Jonathan Hull: In der Ferne die Normandie



Klappentext:
„Matts Asche zu stehlen war das Beste, was Andrew jemals getan hatte… Alle hatten ihn in Verdacht, aber sie konnten ihm nichts beweisen. Das perfekte Verbrechen.“

Sonst ist allerdings nichts perfekt im Leben des Sechzehnjährigen, und als er mit einem Messer auf einen Mitschüler losgeht, ist es vorbei mit dem Verständnis der Erwachsenen: Er wird vorübergehend von der Schule gewiesen. Seine Mutter weiß sich keinen anderen Rat, als ihn zu seinem alleinstehenden Großvater Mead zu schicken.
Aber ist es wirklich eine gute Idee den verstockten Jugendlichen zu einem alten Mann abzuschieben, der von den Sorgen und Bedürfnissen junger Leute ungefähr so weit entfernt ist wie die Erde vom Mars? Andrew verweigert sich jedenfalls und läßt den wohlmeinenden alten Mann auflaufen.
Erst als die Situation eskaliert, entschließt sich der Großvater zu handeln und lädt Andrew auf eine Europafahrt ein. Für Mead eine Reise in die Vergangenheit, zu den Schauplätzen des Zweiten Weltkriegs. Dort sind Dinge passiert, über die er ein Leben lang geschwiegen hat. Und Andrew ist der erste Mensch, dem er davon erzählt. So wird die Fahrt nach Europa nicht nur zur Katharsis für Mead, sondern gibt Andrew auch die Möglichkeit, sich seinem Großvater zu öffnen und ihm die Geschichte über seinen besten Freund Matt - und dessen Asche - anzuvertrauen.


Beurteilung:
Jonathan Hulls erstes Buch war „Damals, die Liebe“, ein Roman über einen alten Mann, seine große Liebe und den ersten Weltkrieg. Das Buch war bewegend und machte nachdenklich.

.....

◆ AUFGABEN:
a. Gib aus der Buchbesprechung den Abschnitt von „Erst als die“ bis einschließlich „Asche - anzuvertrauen.“ wörtlich wieder.
b. Schreib die Besprechung des Romans „In der Ferne die Normandie“ im Anschluss an ihren letzten Satz weiter.
Die Einträge spielen hierfür keine Rolle.

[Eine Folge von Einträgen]
.....

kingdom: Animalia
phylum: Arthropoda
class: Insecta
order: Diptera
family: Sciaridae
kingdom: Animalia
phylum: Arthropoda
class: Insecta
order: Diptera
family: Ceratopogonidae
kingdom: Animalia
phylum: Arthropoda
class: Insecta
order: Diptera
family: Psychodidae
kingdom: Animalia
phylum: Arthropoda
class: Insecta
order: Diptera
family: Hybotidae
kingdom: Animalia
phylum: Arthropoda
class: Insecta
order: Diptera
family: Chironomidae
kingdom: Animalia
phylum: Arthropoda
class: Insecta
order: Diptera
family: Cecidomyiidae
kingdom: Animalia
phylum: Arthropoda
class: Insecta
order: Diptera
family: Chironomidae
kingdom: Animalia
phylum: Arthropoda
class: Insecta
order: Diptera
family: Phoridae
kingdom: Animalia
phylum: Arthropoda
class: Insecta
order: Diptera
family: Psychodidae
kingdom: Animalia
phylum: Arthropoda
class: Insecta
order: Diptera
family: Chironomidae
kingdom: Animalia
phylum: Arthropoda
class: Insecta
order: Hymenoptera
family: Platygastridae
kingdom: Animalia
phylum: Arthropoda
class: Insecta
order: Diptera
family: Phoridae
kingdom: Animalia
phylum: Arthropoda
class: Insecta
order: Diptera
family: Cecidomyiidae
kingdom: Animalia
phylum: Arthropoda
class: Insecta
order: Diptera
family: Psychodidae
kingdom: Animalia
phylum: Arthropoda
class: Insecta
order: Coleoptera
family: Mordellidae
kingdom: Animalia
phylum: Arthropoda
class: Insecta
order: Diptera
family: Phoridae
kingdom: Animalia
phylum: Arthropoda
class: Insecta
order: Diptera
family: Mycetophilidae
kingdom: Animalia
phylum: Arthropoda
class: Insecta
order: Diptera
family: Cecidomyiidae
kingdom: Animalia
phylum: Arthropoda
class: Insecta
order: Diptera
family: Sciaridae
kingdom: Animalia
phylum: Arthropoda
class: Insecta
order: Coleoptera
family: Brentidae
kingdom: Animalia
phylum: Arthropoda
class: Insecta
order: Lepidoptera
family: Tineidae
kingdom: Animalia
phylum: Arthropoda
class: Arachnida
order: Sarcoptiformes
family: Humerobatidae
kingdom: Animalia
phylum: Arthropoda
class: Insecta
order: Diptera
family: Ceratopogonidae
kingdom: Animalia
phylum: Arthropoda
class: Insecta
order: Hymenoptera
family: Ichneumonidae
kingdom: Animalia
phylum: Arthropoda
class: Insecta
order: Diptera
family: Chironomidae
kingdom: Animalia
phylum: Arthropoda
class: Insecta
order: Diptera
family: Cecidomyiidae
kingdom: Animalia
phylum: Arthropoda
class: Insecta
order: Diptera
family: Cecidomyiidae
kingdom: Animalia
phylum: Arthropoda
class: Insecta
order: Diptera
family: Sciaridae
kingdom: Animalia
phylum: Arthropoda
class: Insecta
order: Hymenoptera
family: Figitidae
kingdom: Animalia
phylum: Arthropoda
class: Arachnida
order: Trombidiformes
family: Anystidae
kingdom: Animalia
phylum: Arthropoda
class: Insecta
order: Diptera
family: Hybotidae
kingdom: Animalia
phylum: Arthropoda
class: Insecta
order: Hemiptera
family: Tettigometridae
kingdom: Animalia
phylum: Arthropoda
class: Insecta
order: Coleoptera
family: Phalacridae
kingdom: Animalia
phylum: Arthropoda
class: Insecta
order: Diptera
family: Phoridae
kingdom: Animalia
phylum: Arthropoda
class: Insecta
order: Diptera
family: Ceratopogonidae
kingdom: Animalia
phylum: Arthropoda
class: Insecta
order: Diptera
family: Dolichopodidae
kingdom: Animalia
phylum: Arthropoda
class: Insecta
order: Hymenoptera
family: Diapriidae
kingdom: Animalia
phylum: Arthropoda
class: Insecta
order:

.....

◆ ANTWORTEN JE AUFGABE:
a.
Erst als die Situation eskaliert, entschließt sich der Großvater zu handeln und lädt Andrew auf eine Europafahrt ein. Für Mead eine Reise in die Vergangenheit, zu den Schauplätzen des Zweiten Weltkriegs. Dort sind Dinge passiert, über die er ein Leben lang geschwiegen hat. Und Andrew ist der erste Mensch, dem er davon erzählt. So wird die Fahrt nach Europa nicht nur zur Katharsis für Mead, sondern gibt Andrew auch die Möglichkeit, sich seinem Großvater zu öffnen und ihm die Geschichte über seinen besten Freund Matt - und dessen Asche - anzuvertrauen.

b.
„In der Ferne die Normandie“ handelt von einem alten Mann und seinen Erlebnissen während des zweiten Weltkriegs. Und auch dieses Buch ist sehr berührend und ein eindringliches Plädoyer gegen den Krieg.

Andrew ist sechzehn und keineswegs ein Rowdy. Im Gegenteil: er ist in der Schule ein Außenseiter, der immer wieder gequält wird. Als er sich schließlich zur Wehr setzt, gilt er als der Angreifer und wird von der Schule verwiesen. Daß seine Mutter ihn daraufhin zu seinem Großvater schickt, ist für ihn eine schreckliche Aussicht. Für ihn ist sein Großvater ein Kriegsheld, der große Nazi-Killer, „Mr. D-Day“ persönlich. Er hat keine Ahnung, daß sein Großvater von ganz eigenen Dämonen gehetzt wird…

Die Erzählperspektive wechselt zwischen Andrew und Mead, wodurch die Kluft zwischen ihnen besonders deutlich wird. Für Andrew ist sein Großvater ein langweiliger alter Knacker und Komisskopf. Mead hingegen kann beim besten Willen nicht verstehen, was Andrew bewegt: es ging keiner Generation davor jemals so gut, die Jugend von heute kennt weder Hunger noch Armut und erst recht keinen Krieg. Erst als er Andrew fast verliert, erkennt er, daß auch er auf seinen Enkel zugehen muß. Er nimmt ihn mit zu den Kriegsschauplätzen und Soldatenfriedhöfen in Frankreich und hofft, ihm dadurch den Wert des Lebens klarzumachen. Aber er muß sich auf dieser Reise auch den Gespenstern stellen, die ihn selbst verfolgen.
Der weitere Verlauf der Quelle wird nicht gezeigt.